Plus prosaïquement, pourquoi faire compliqué, s’embêter avec des armes autonomes, alors que l’objectif peut être atteint plus simplement avec un drone commandé à distance ?

Et n’y a-t-il pas un lien entre l’IA et la construction d’un homme augmenté ?

Ce qu’on appelle « homme augmenté » recouvre plusieurs aspects. L’augmentation physique, l’augmentation de la perception, par exemple la capacité de voir l’infrarouge, et puis l’augmentation intellectuelle avec les réalités augmentées qui projettent des informations dans notre champ de vision. L’IA peut prendre part dans chacun de ces registres. En revanche, la question des implants et de leur effet sur notre intelligence en général et sur notre mémoire en particulier reste très spéculative.

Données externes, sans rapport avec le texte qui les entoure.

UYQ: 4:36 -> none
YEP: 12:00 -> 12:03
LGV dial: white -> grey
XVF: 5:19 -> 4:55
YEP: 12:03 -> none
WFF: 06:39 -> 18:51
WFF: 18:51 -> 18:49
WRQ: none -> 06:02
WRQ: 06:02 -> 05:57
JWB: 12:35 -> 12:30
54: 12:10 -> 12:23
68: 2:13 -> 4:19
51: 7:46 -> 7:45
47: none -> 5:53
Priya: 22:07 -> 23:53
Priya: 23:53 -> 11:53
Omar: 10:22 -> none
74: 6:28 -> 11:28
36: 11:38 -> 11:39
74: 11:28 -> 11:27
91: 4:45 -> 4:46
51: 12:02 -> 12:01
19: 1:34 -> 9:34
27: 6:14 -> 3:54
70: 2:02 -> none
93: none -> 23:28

Et le risque de l’autonomisation d’un programme ?

Cela dépend de ce qu’on entend par autonomie. Un système déjà programmé va se réadapter en fonction des informations données par ses capteurs. En cela, il y a bien autonomie, puisque le programme ne se comporte pas de façon prévisible, et s’adapte au contexte, mais le danger de dérive reste limité.

Avec l’IA et les systèmes d’apprentissage embarqués, le programme va se modifier en fonction de l’expérience du robot. Du coup, on entre dans l’imprévisible. La machine va en effet être capable de s’améliorer et son efficience peut aller contre nos valeurs. Comment faire pour que cela n’outrepasse jamais des limites morales ou éthiques ? Comment et à quels niveaux placer des barrières ?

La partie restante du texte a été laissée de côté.